The quarrel splintered the abolitionist movement, but Garrison and his followers retained control of the two most important periodicals, the
Liberator
and the
Anti-Slavery Standard,
both of which gave consistent support to
Lincoln’s campaign. Garrison himself attended the National Union Convention in Baltimore, and afterward he had two long interviews with the President. Much pleased “with his spirit, and the familiar and candid way in which he unbosomed himself,” the veteran abolitionist was more confident than ever of Lincoln’s desire “to uproot slavery, and give fair-play to the emancipated.”

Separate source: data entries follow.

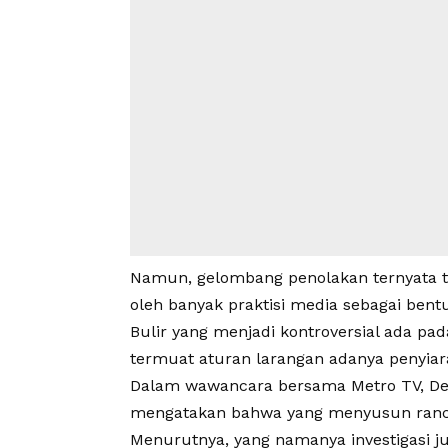
Namun, gelombang penolakan ternyata t
oleh banyak praktisi media sebagai bent
Bulir yang menjadi kontroversial ada pad
termuat aturan larangan adanya penyiaran 
Dalam wawancara bersama Metro TV, De
mengatakan bahwa yang menyusun rancan
Menurutnya, yang namanya investigasi ju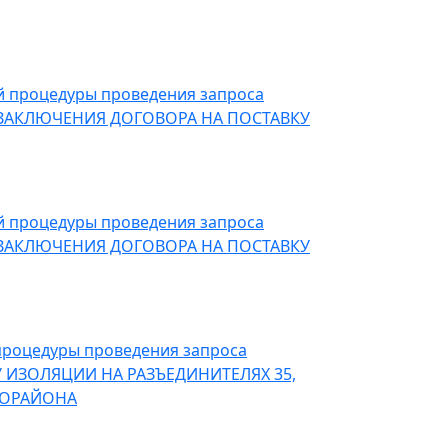
ой процедуры проведения запроса
 ЗАКЛЮЧЕНИЯ ДОГОВОРА НА ПОСТАВКУ
ой процедуры проведения запроса
 ЗАКЛЮЧЕНИЯ ДОГОВОРА НА ПОСТАВКУ
 процедуры проведения запроса
 ИЗОЛЯЦИИ НА РАЗЪЕДИНИТЕЛЯХ 35,
ГОРАЙОНА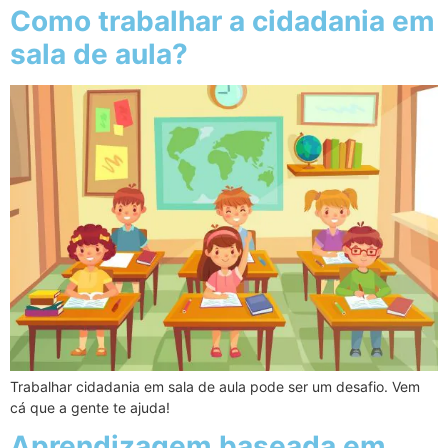
Como trabalhar a cidadania em
sala de aula?
Trabalhar cidadania em sala de aula pode ser um desafio. Vem
cá que a gente te ajuda!
Aprendizagem baseada em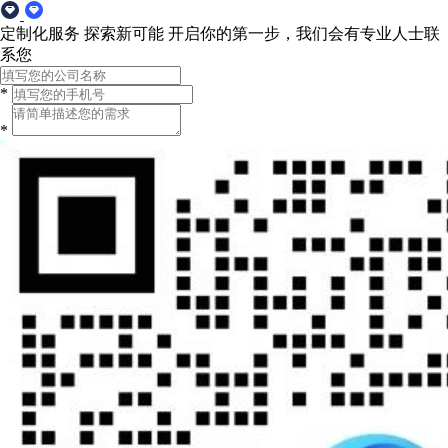
定制化服务 探索新可能
开启你的第一步，我们会有专业人士联
系您
*
*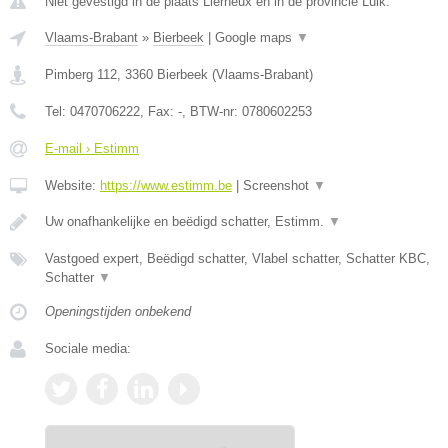
Niet gevestigd in de plaats Lierneux en in de provincie Luik.
Vlaams-Brabant
»
Bierbeek
|
Google maps
▼
Pimberg 112
,
3360
Bierbeek
(
Vlaams-Brabant
)
Tel:
0470706222
, Fax:
-
, BTW-nr:
0780602253
E-mail › Estimm
Website:
https://www.estimm.be
|
Screenshot
▼
Uw onafhankelijke en beëdigd schatter, Estimm.
▼
Vastgoed expert, Beëdigd schatter, Vlabel schatter, Schatter KBC,
Schatter
▼
Openingstijden onbekend
Sociale media: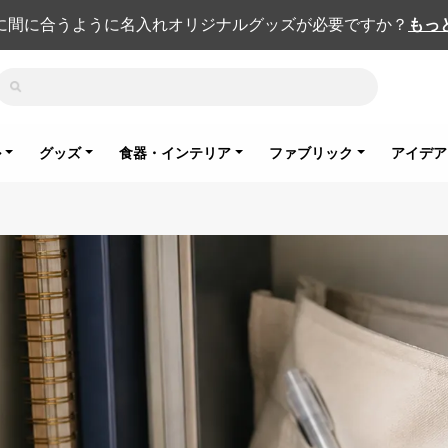
に間に合うように名入れオリジナルグッズが必要ですか？
もっ
検索
ル
グッズ
食器・インテリア
ファブリック
アイデア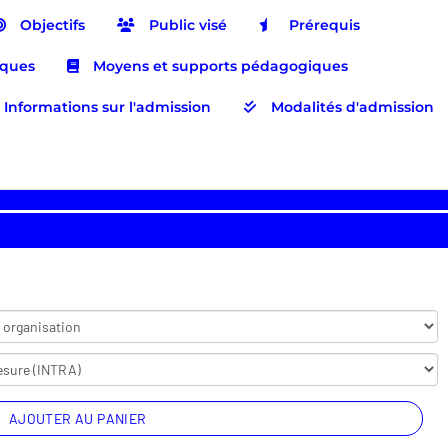
Objectifs
Public visé
Prérequis
iques
Moyens et supports pédagogiques
Informations sur l'admission
Modalités d'admission
AJOUTER AU PANIER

The support the President received from Protestant religious groups was overwhelming. He had made a point of consulting religious leaders and of praising their contribution to the war effort. In May when a delegation from the Methodist Episcopal Church pointed out the denomination’s record for loyalty and support of the administration, he replied, “God bless the Methodist Church—bless all the churches—and blessed be God, Who, in this our great trial, giveth us the churches.” The same month he offered thanks to the American Baptist Home Mission Society for “the effective and almost unanimous support which the Christian communities are so zealously giving to the country, and to liberty.” Now they returned the compliment. Methodist Bishop Gilbert Haven announced the church’s duty of the hour was to “march to the ballot-box, an army of Christ, with the banners of the Cross, and deposit, as she can, a million of votes for her true representative, and she will give the last blow to the reeling fiend.” As the
Christian Advocate and Journal
observed, “There probably never was an election in all our history into which the religion element entered so largely, and nearly all on one side.”